Protestors will call on the ADB to cut poverty faster and spend more on defences against high oil prices and bird flu. “During the 2000 meeting of ADB in Thailand, about 5,000 protestors participated,” said Kuruvilla, “We will top it and at least 7,000 protestors will be there in Hyderabad.”

Souparna Lahiri, co-ordinator of the People’s Forum, said ‘street-corner’ meetings have started here ‘as a build-up to the big May 5 rally’ on Friday. The ADB has said the meeting was taking place when the Asia and Pacific region ‘is economically buoyant’, predicting overall economic expansion of 7.2 per cent in 2006 and seven per cent in 2007.

But it said a “disorderly unraveling of the global payment imbalances, the possibility of a pandemic from human-to-human contact of the avian flu virus, high oil prices, or a surge in trade protectionism would unsettle the outlook.”

In a report released this month, the ADB also said noted huge disparities between nations on the money they received from trade in goods and services and transfer payments from abroad.

It warned of the impact of high oil prices and a possible bird flu pandemic in the region which has seen the vast majority of human deaths from the disease.

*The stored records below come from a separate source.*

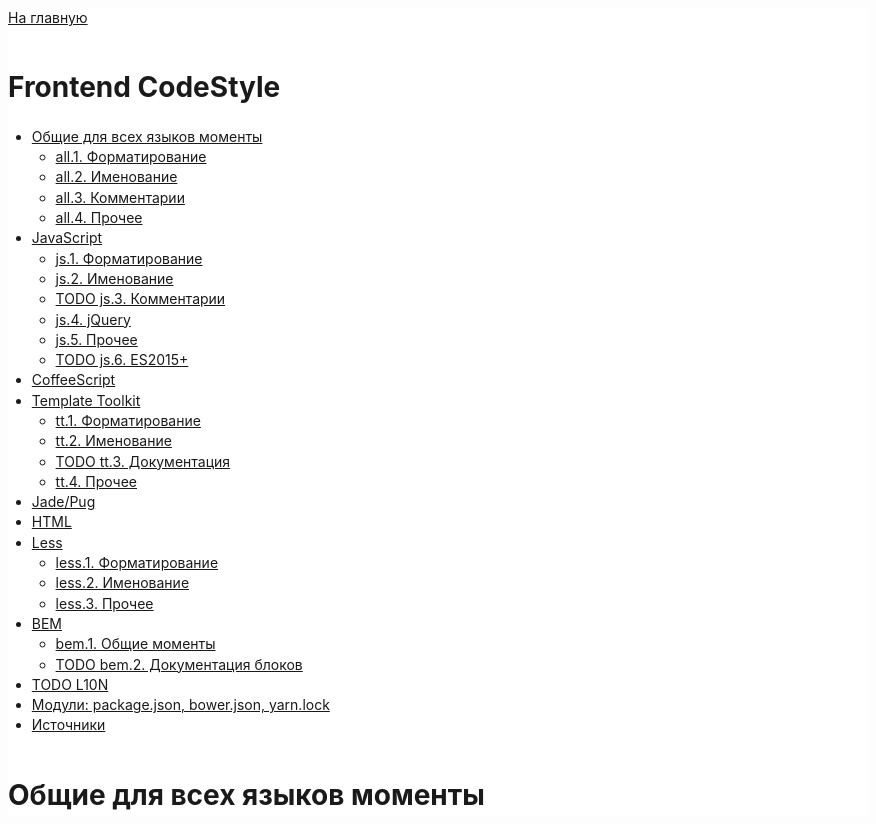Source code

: [На главную](README.md)

# Frontend CodeStyle



- [Общие для всех языков моменты](#%D0%9E%D0%B1%D1%89%D0%B8%D0%B5-%D0%B4%D0%BB%D1%8F-%D0%B2%D1%81%D0%B5%D1%85-%D1%8F%D0%B7%D1%8B%D0%BA%D0%BE%D0%B2-%D0%BC%D0%BE%D0%BC%D0%B5%D0%BD%D1%82%D1%8B)
    - [all.1. Форматирование](#all1-%D0%A4%D0%BE%D1%80%D0%BC%D0%B0%D1%82%D0%B8%D1%80%D0%BE%D0%B2%D0%B0%D0%BD%D0%B8%D0%B5)
    - [all.2. Именование](#all2-%D0%98%D0%BC%D0%B5%D0%BD%D0%BE%D0%B2%D0%B0%D0%BD%D0%B8%D0%B5)
    - [all.3. Комментарии](#all3-%D0%9A%D0%BE%D0%BC%D0%BC%D0%B5%D0%BD%D1%82%D0%B0%D1%80%D0%B8%D0%B8)
    - [all.4. Прочее](#all4-%D0%9F%D1%80%D0%BE%D1%87%D0%B5%D0%B5)
- [JavaScript](#javascript)
    - [js.1. Форматирование](#js1-%D0%A4%D0%BE%D1%80%D0%BC%D0%B0%D1%82%D0%B8%D1%80%D0%BE%D0%B2%D0%B0%D0%BD%D0%B8%D0%B5)
    - [js.2. Именование](#js2-%D0%98%D0%BC%D0%B5%D0%BD%D0%BE%D0%B2%D0%B0%D0%BD%D0%B8%D0%B5)
    - [TODO js.3. Комментарии](#todo-js3-%D0%9A%D0%BE%D0%BC%D0%BC%D0%B5%D0%BD%D1%82%D0%B0%D1%80%D0%B8%D0%B8)
    - [js.4. jQuery](#js4-jquery)
    - [js.5. Прочее](#js5-%D0%9F%D1%80%D0%BE%D1%87%D0%B5%D0%B5)
    - [TODO js.6. ES2015+](#todo-js6-es2015)
- [CoffeeScript](#coffeescript)
- [Template Toolkit](#template-toolkit)
    - [tt.1. Форматирование](#tt1-%D0%A4%D0%BE%D1%80%D0%BC%D0%B0%D1%82%D0%B8%D1%80%D0%BE%D0%B2%D0%B0%D0%BD%D0%B8%D0%B5)
    - [tt.2. Именование](#tt2-%D0%98%D0%BC%D0%B5%D0%BD%D0%BE%D0%B2%D0%B0%D0%BD%D0%B8%D0%B5)
    - [TODO tt.3. Документация](#todo-tt3-%D0%94%D0%BE%D0%BA%D1%83%D0%BC%D0%B5%D0%BD%D1%82%D0%B0%D1%86%D0%B8%D1%8F)
    - [tt.4. Прочее](#tt4-%D0%9F%D1%80%D0%BE%D1%87%D0%B5%D0%B5)
- [Jade/Pug](#jadepug)
- [HTML](#html)
- [Less](#less)
    - [less.1. Форматирование](#less1-%D0%A4%D0%BE%D1%80%D0%BC%D0%B0%D1%82%D0%B8%D1%80%D0%BE%D0%B2%D0%B0%D0%BD%D0%B8%D0%B5)
    - [less.2. Именование](#less2-%D0%98%D0%BC%D0%B5%D0%BD%D0%BE%D0%B2%D0%B0%D0%BD%D0%B8%D0%B5)
    - [less.3. Прочее](#less3-%D0%9F%D1%80%D0%BE%D1%87%D0%B5%D0%B5)
- [BEM](#bem)
    - [bem.1. Общие моменты](#bem1-%D0%9E%D0%B1%D1%89%D0%B8%D0%B5-%D0%BC%D0%BE%D0%BC%D0%B5%D0%BD%D1%82%D1%8B)
    - [TODO bem.2. Документация блоков](#todo-bem2-%D0%94%D0%BE%D0%BA%D1%83%D0%BC%D0%B5%D0%BD%D1%82%D0%B0%D1%86%D0%B8%D1%8F-%D0%B1%D0%BB%D0%BE%D0%BA%D0%BE%D0%B2)
- [TODO L10N](#todo-l10n)
- [Модули: package.json, bower.json, yarn.lock](#%D0%9C%D0%BE%D0%B4%D1%83%D0%BB%D0%B8-packagejson-bowerjson-yarnlock)
- [Источники](#%D0%98%D1%81%D1%82%D0%BE%D1%87%D0%BD%D0%B8%D0%BA%D0%B8)




<a name="%D0%9E%D0%B1%D1%89%D0%B8%D0%B5-%D0%B4%D0%BB%D1%8F-%D0%B2%D1%81%D0%B5%D1%85-%D1%8F%D0%B7%D1%8B%D0%BA%D0%BE%D0%B2-%D0%BC%D0%BE%D0%BC%D0%B5%D0%BD%D1%82%D1%8B"></a>
# Общие для всех языков моменты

ADB chief Ifzal Ali has also sounded the alarm over a looming ‘Asian unemployment crisis’ with at least half a billion of the region’s 1.7 billion workers unemployed or under-employed, with 245 million new workers expected in the next decade. India — a founding member of the ADB and its fourth-largest shareholder — is planning to showcase its economic strength during the meeting held in this hi-tech southern city.

“It presents an opportunity to focus the global spotlight on India’s emerging potential as an investment destination against the backdrop of its robust economic fundamentals of more than eight percent growth,” said finance minister Palaniappan Chidambaram.